• [Brano fornito]
- - - - -
Impugnazione immediata del bando di gara

Published On: 24 Settembre 2018Categories: Appalti Pubblici e Concessioni

La Prima Sezione del TAR Catanzaro, con la decisione del 20 settembre 2018, n. 1602 che qui si segnala, ha espresso alcuni importanti principi in tema di impugnazione immediata del bando di gara.
In primo luogo, il TAR Catanzaro si è pronunziato sulla ammissibilità della impugnazione (immediata) spiegata dall’Associazione ricorrente avverso un bando di gara (avente ad oggetto l’affidamento mediante accordo quadro del “servizio di accoglienza ed assistenza di cittadini stranieri richiedenti protezione internazionale”), che era stata affidata – principalmente – a due ordini di motivi: il primo, afferente la dedotta violazione dell’art. 60 comma 1 del d.lgs. 50/2016, sotto il profilo del mancato rispetto del termine minimo (di 35 giorni) per la presentazione delle offerte; ed il secondo afferente la violazione dell’art. 30 comma 1 e dell’art. 83 comma 2 del d.lgs. 50/2016, nella parte in cui l’impugnato bando prevedeva quale requisito per la partecipazione alla gara che l’operatore economico disponesse di una “dotazione minima di personale conforme a quanto indicato nel capitolato d’appalto”.
Al riguardo, il Collegio decidente ha in via preliminare rammentato che “…per acquisizione consolidata, i bandi di gara e di concorso e le lettere di invito vanno normalmente impugnati unitamente agli atti che di essi fanno applicazione, “dal momento che sono questi ultimi ad identificare in concreto il soggetto leso dal provvedimento e a rendere attuale e concreta la lesione della situazione soggettiva dell’interessato” (Consiglio di Stato, Adunanza plenaria, 29 gennaio 2003, n. 1) ma a queste regole, che discendono dalla piana applicazione alle procedure di gara dei principi generali in materia di legittimazione e interesse a ricorrere, fanno eccezione le ipotesi in cui si contesti che la gara sia mancata o, specularmente, che sia stata indetta o, ancora, si impugnino clausole del bando immediatamente escludenti, o, infine, clausole che impongano oneri manifestamente incomprensibili o del tutto sproporzionati o che rendano impossibile la stessa formulazione dell’offerta (cfr. ex multis Consiglio di Stato, sezione III, 10 giugno 2016, n. 2507; Consiglio di Stato, sezione V, 30 dicembre 2015, n. 5862; Consiglio di Stato, sezione V, 12 novembre 2015, n. 5181; Consiglio di Stato, Adunanza plenaria, 25 febbraio 2014, n. 9; Consiglio di Stato, Adunanza plenaria, 7 aprile 2011, n. 4 e Corte Cost., 22 novembre 2016, n. 245; da ultimo, con particolare riferimento alla vigente disciplina dettata dal d.lgs. n. 50/2016, cfr. Consiglio di Stato, Adunanza Plenaria, 26 aprile 2018, n. 4)…”.
- - - - -
• [Esercizio assegnato 1]
Per favore, cita alla lettera il tratto del testo sull'impugnazione del bando che comincia da "La Prima Sezione" e finisce con "bando di gara.".
• [Esercizio assegnato 2]
Scrivi il seguito del testo sull'impugnazione del bando, partendo dal punto in cui si ferma.

• [Estratti del dataset]
- - - - -
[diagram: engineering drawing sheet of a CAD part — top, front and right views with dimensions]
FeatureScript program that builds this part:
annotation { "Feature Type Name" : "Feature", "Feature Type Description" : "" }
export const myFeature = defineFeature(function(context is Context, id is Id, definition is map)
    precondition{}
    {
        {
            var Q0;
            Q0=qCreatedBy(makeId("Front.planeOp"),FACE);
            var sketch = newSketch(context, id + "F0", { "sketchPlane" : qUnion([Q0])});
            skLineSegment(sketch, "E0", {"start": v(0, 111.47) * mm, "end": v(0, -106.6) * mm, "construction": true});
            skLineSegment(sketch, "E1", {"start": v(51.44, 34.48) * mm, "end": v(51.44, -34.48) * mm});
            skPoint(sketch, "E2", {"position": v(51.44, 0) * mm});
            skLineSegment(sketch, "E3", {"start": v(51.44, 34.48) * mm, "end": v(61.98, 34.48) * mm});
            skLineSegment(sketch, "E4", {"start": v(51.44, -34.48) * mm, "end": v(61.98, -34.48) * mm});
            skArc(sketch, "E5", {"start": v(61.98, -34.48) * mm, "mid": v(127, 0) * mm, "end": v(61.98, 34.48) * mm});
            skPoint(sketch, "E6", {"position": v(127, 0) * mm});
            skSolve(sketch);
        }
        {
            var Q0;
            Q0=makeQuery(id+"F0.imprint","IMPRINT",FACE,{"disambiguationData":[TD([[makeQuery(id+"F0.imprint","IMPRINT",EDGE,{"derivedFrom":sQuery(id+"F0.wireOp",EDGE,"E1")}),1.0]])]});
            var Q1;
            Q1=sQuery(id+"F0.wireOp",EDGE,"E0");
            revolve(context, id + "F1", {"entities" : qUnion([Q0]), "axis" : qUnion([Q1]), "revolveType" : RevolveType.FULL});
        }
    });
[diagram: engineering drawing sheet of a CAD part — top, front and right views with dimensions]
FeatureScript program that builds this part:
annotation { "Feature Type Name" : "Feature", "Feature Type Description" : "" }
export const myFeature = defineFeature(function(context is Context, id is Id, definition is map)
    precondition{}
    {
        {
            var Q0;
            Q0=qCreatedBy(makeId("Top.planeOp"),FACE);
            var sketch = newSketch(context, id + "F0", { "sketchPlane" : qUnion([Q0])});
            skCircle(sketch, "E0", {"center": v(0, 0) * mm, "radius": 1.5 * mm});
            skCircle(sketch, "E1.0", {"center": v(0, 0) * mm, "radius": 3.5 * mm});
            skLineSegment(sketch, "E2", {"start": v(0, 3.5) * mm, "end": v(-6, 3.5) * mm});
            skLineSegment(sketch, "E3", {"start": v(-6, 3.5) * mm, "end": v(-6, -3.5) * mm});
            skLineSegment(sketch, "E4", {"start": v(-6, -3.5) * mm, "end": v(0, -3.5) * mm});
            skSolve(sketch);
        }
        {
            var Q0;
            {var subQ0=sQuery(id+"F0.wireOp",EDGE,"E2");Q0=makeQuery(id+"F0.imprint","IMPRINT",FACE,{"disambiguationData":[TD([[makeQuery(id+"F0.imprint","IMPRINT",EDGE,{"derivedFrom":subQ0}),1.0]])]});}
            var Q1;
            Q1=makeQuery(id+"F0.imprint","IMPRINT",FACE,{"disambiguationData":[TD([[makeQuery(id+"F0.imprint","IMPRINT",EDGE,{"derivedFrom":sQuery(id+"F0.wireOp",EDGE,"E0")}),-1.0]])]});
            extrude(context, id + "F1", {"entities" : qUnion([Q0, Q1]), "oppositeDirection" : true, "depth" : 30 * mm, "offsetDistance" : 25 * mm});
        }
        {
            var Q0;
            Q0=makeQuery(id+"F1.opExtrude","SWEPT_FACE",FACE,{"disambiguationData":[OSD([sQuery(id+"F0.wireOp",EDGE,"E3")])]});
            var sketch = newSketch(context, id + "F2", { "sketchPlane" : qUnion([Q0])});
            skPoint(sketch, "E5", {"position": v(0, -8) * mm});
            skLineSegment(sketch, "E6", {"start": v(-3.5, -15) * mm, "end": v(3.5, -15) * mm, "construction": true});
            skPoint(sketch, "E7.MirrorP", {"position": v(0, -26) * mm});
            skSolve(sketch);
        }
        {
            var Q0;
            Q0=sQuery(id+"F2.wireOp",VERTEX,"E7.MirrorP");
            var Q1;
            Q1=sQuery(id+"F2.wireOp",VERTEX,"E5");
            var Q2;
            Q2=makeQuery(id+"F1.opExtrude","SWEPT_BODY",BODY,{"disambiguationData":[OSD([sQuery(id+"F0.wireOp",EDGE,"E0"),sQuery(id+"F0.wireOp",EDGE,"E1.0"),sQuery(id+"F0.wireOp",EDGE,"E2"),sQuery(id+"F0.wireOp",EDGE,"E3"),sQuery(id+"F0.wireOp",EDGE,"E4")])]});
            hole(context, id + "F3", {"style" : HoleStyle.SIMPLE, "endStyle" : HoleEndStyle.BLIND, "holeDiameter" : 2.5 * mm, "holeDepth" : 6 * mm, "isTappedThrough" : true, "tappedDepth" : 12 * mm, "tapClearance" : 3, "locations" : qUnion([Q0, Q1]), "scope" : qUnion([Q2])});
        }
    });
- - - - -
• [Risposta esercizio 1]
La Prima Sezione del TAR Catanzaro, con la decisione del 20 settembre 2018, n. 1602 che qui si segnala, ha espresso alcuni importanti principi in tema di impugnazione immediata del bando di gara.

• [Risposta esercizio 2]
Sulla scorta di tali coordinate interpretative, il Collegio decidente ha dunque ritenuto la ammissibilità delle censure sopra riportate (ed al contempo la inammissibilità degli ulteriori motivi di ricorso che, non inquadrabili nelle ipotesi sopra tratteggiate ed essendo connotati da una lesività di carattere meramente potenziale non sono apparsi suscettibili di essere scrutinati: TAR Calabria, Catanzaro, sez. I, 21 febbraio 2017, n. 291; TAR Lazio, sez. I-ter, 16 giugno 2018, n. 6738).
Passando al merito, il Collegio (che aveva già sospeso il bando impugnato in sede cautelare), ha anzitutto accolto  la censura incentrata sulla dedotta violazione dell’art. 60 D.lgs. 50/2016 (a norma del quale “1. Nelle procedure aperte, qualsiasi operatore economico interessato può presentare un’offerta in risposta a un avviso di indizione di gara. Il termine minimo per la ricezione delle offerte è di trentacinque giorni dalla data di trasmissione del bando di gara. Le offerte sono accompagnate dalle informazioni richieste dall’amministrazione aggiudicatrice per la selezione qualitativa”).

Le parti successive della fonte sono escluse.